In my own thinking, I borrow a line from Virginia Woolf: “For books continue each other, in spite of our habit of judging them separately.”

“For books continue each other, in spite of our habit of judging them separately.”

Woolf wrote this in A Room of One’s Own, as a way of claiming that women’s texts are inter-connected. Her premise is that the day-to-day emotional lives of women had been left out of much of Western literature, at least up to her lifetime in the first half of the 20th century, and she claims that a woman’s novel picked off a shelf in the British Library was an inheritor of the work all other women writers had done before her for decades.

Granted, Woolf was speaking primarily about women’s books continuing each other – but I see no reason not to apply her observation to literature on the whole. And to our modern-day versions of novels and epic poems, films and television.

When we create, we draw on our deepest experiences for inspiration and direction. Our warmest or most exciting feelings of love, our darkest feelings of despair, our sharpest memories of the slant of light on a winter afternoon. And when we have to whittle these feelings down so they fit into words, we reach for the best words we’ve read or heard. Our books continue the books we’ve read in the same way a child continues a parent, or an acorn continues an oak. The individual is distinct and different, but the continuity is unmistakable.

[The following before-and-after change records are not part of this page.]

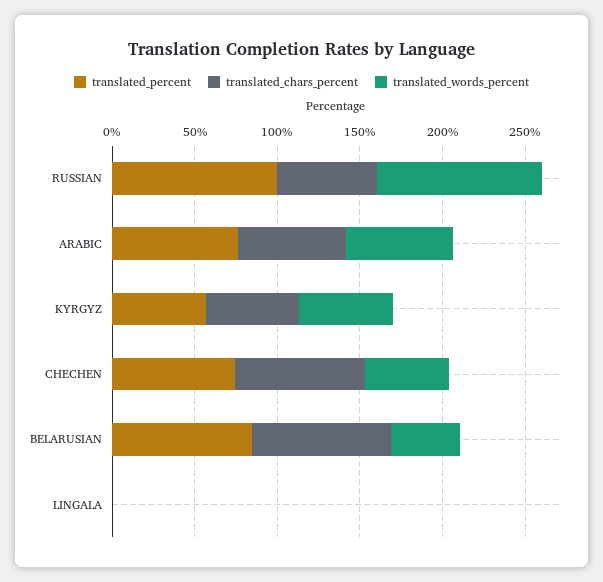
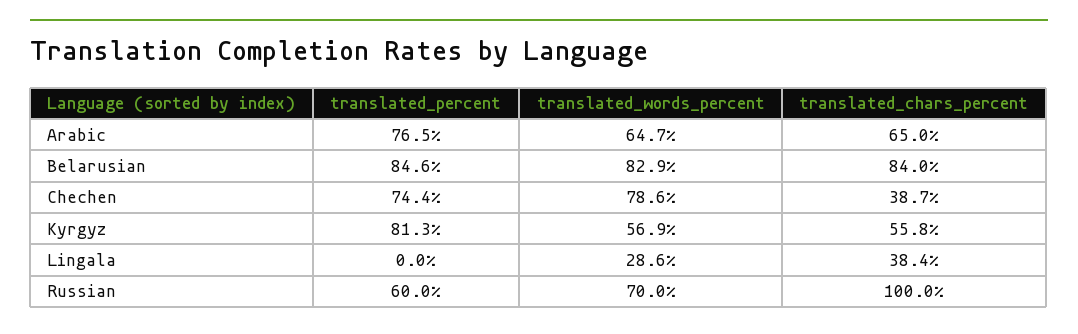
  {
    "translated_percent": {
-     "RUSSIAN": 100,
+     "RUSSIAN": 60,
      "ARABIC": 76.5,
-     "KYRGYZ": 60,
+     "KYRGYZ": 81.3,
      "CHECHEN": 74.4,
      "BELARUSIAN": 84.6,
      "LINGALA": 0
    },
    "translated_chars_percent": {
-     "RUSSIAN": 60,
+     "RUSSIAN": 100,
      "ARABIC": 65,
      "KYRGYZ": 55.8,
-     "CHECHEN": 80,
+     "CHECHEN": 38.7,
      "BELARUSIAN": 84,
-     "LINGALA": 0
+     "LINGALA": 38.4
    },
    "translated_words_percent": {
-     "RUSSIAN": 100,
+     "RUSSIAN": 70,
      "ARABIC": 64.7,
      "KYRGYZ": 56.9,
-     "CHECHEN": 50,
+     "CHECHEN": 78.6,
-     "BELARUSIAN": 40,
+     "BELARUSIAN": 82.9,
-     "LINGALA": 0
+     "LINGALA": 28.6
    }
  }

When I was in college and graduate school, the feeling seemed to be that, in order to be truly great, a writer needed to free herself from everything she had ever read, to be completely unique, to, in effect, create herself and her text from nothing. Following ideas articulated by Harold Bloom in his 1974 tome The Anxiety of Influence, literary theorists believed that writers, especially poets, had to throw off the shackles of all previous literature before they could write something truly worth reading. They had to, like Oedipus, kill their fathers before they could become king.

But what if the relationships between books are precisely the point? What if literature is less like a war of succession and more like the footrace that passes the Olympic torch?

Imagine: instead of a single torch-bearer, or even ten or twelve, there are hundreds. Each writer is a runner with a particular intensity and color of flame, who has the ability to carry the flame only so far. The routes of influence criss-cross the world, covering all languages and cultures. There are no straight lines, no master plan. When one writer has finished the race, another may see his torch and take it up, and that writer may transform the color, the height, the intensity – the cadence or the language – of the flame.

At the very least, thinking of literature in this way is a chance for writers to feel less alone. To think of the greats who have gone before us as our teachers, perhaps even  our “cloud of witnesses,” rather than our competition.